One of the largest industries in the world is the chemical industry. The alone

shipments in 1990 was 309 billion dollars while in 2000 the amount reached to 460billion dollars. This industry is one of the biggest industrial sectors in Europe as well,

with sales of 530 billion euros and a workforce of 1.2 million people. A wide variety of

substances were produced by chemical factories which are very essential for use in a

very broad range of applications in all sectors of the economy. The main chemical

substances are:

Base chemicals (petrochemicals, basic inorganics and polymers) produced in

large volumes.

Specialty chemicals (auxiliaries for industrial processes, active ingredients for

the pharmaceuticals industry and plant protection, paints & inks, biocides, and

dyes) produced in lower volumes.

Consumer chemicals (perfumes ,cosmetics, soaps and detergents).

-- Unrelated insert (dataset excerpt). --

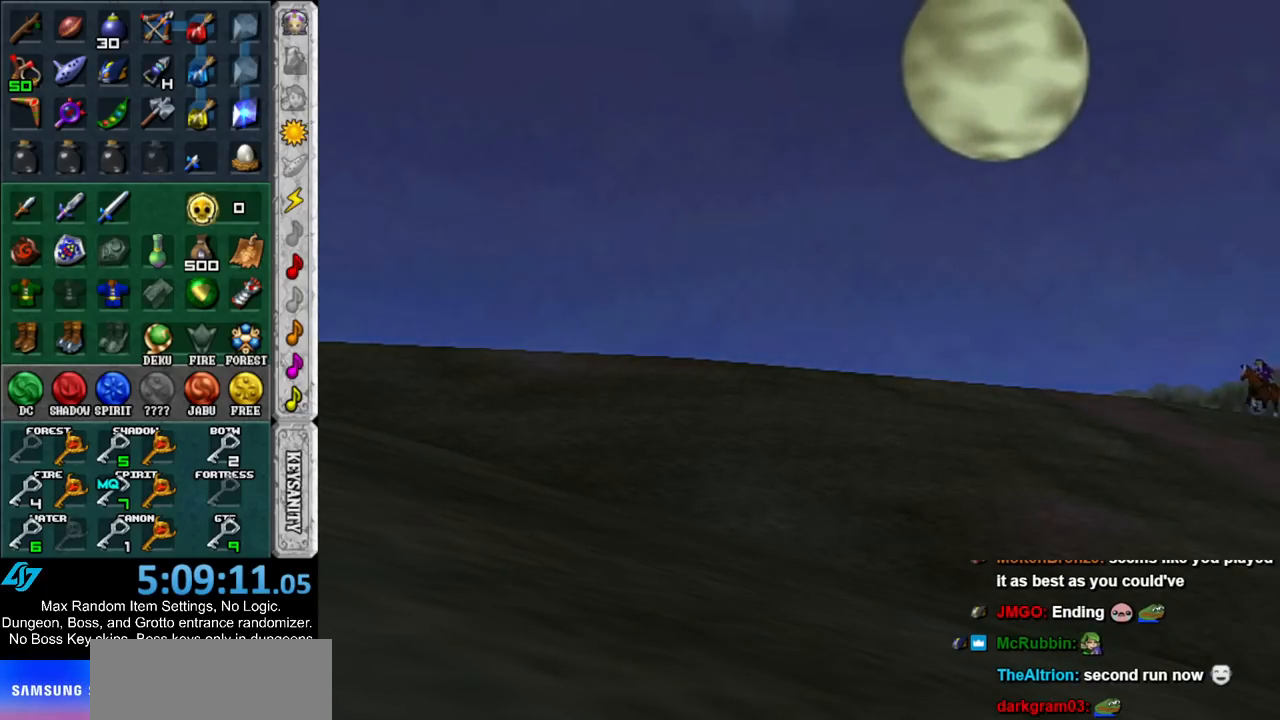
{"buttons": [], "left_stick": "center", "right_stick": "center", "events": [[317, "X", "down"], [467, "X", "up"]]}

The safety regulations in chemical industry are some of the strictest compare to

other industries. Due to the very aggressive substances, the high pressures and

temperatures and the stress which placed on equipment, regular revision, servicing

and maintenance is required. The size and the type of the plants are major factors

which designate the maintenance procedures as they often require complete shut-

downs.

Large-scale production is mostly run as continuous operation while small-scale

production, often run as a batch operation. In both productions there are technical

systems like chemical reactors (which have to withstand high or low temperatures and

pressures), separation devices (filtration, distillation, etc.), and fluid systems for liquids

and gases (valves, tanks, pumps).

The maintenance workers must meet the safety regulations and be aware of the

risks and dangers because of the complexity nature of chemical plants. In addition, in

many cases they come into close contact with a broad variety of hazardous chemicals.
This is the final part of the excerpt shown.